● DOCUMENT PASSAGE:

====================

Automating Poetry – Part 3

To start with a quick review of what we’re ultimately building here: the goal of this project was essentially to build two tools:

  1. A web tool that we could feed a poem, and have it analyze its rhyming and meter features, and, more importantly,
  2. A web tool that lets users start writing a poem, line by line, into a webform, and have the features of this poetic form suggested and/or enforced by the tool.  (For example, this particular type of poems requires that the last phrase of each couplet be repeated.  So, this tool will automatically add these ending phrases to the subsequent couplets. Better examples of this ahead.)

So, last time we defined some basic rhyming patterns, which satisfies (well enough) one of the major tools for this project.  The next step is to enforce the structure of the poems our users create — with the equally important component: meter.

This means we need to start figuring out how to count syllables.

Fair warning that for this version of the tool, we were able to set the bar at an easier level, because the particular variety of poem we’re analyzing (and writing) doesn’t actually enforce stress patterns.  This would certainly be a factor in many other poetic forms, though, and would make a great next step for a tool like this, if we ever wanted to generalize it to new types. _To quickly give that thought some context, stress would mean something like the alternating stress pattern of iambic pentameter: “da DA da DA…,” etc..)

====================

● AVAILABLE DATA:

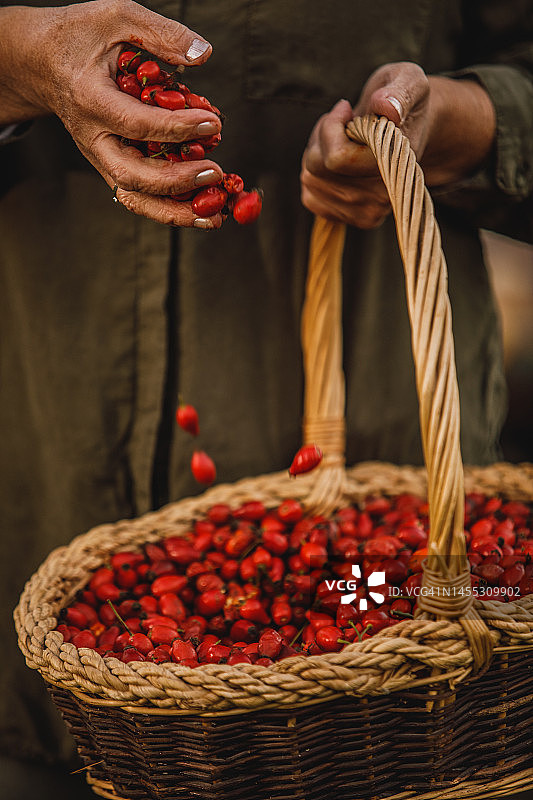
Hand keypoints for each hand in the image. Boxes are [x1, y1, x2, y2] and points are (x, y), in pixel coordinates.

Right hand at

====================

● WORK TASK 1: Repeat this passage from the poetry automation write-up exactly, starting with "1. A web tool" and going on through "of this ahead.)".
● WORK TASK 2: Go on with the write-up on automating poetry, picking up right after its last sentence.

● REPLY 1:
1. A web tool that we could feed a poem, and have it analyze its rhyming and meter features, and, more importantly,
  2. A web tool that lets users start writing a poem, line by line, into a webform, and have the features of this poetic form suggested and/or enforced by the tool.  (For example, this particular type of poems requires that the last phrase of each couplet be repeated.  So, this tool will automatically add these ending phrases to the subsequent couplets. Better examples of this ahead.)

● REPLY 2:
For the most part CMUdict give us what we need here once again, in that we can rely on the data to derive syllable counts for every word in its dictionary.  (It isn’t quite as simple as that from the data they provide, but it was a straightforward enough process to get what we need from it. More on that next.)

Much like the previous task, we’re able to derive the number of syllables in a CMUdict word easily enough, just by counting the vowel sounds.  The brief workflow overview would be:

CMUdict stores its vowel sounds with numerals attached, where numerals indicate the relative stress versus the other syllables.  Thanks to those numerals, a regular expression of the phonetic column lets us count how many times we find numerals.  Since these are the only numerals in that data, if we find a number, you’ve found a vowel — and, basically, vowels mean syllables.)

But one obvious performance problem is that you don’t exactly want to be splitting and regex-ing every word for every time you want to count its syllables.  And, worse, you definitely can’t do that to every entry in the database every time you want to find a word of a particular syllable count.  In other words, it’s not easily query-able information.  And we want it to be.

A simple enough solution was to just run a process once over the whole data set, deriving that information for every word in the database, and store it there permanently as another column. (Basically, brute force.)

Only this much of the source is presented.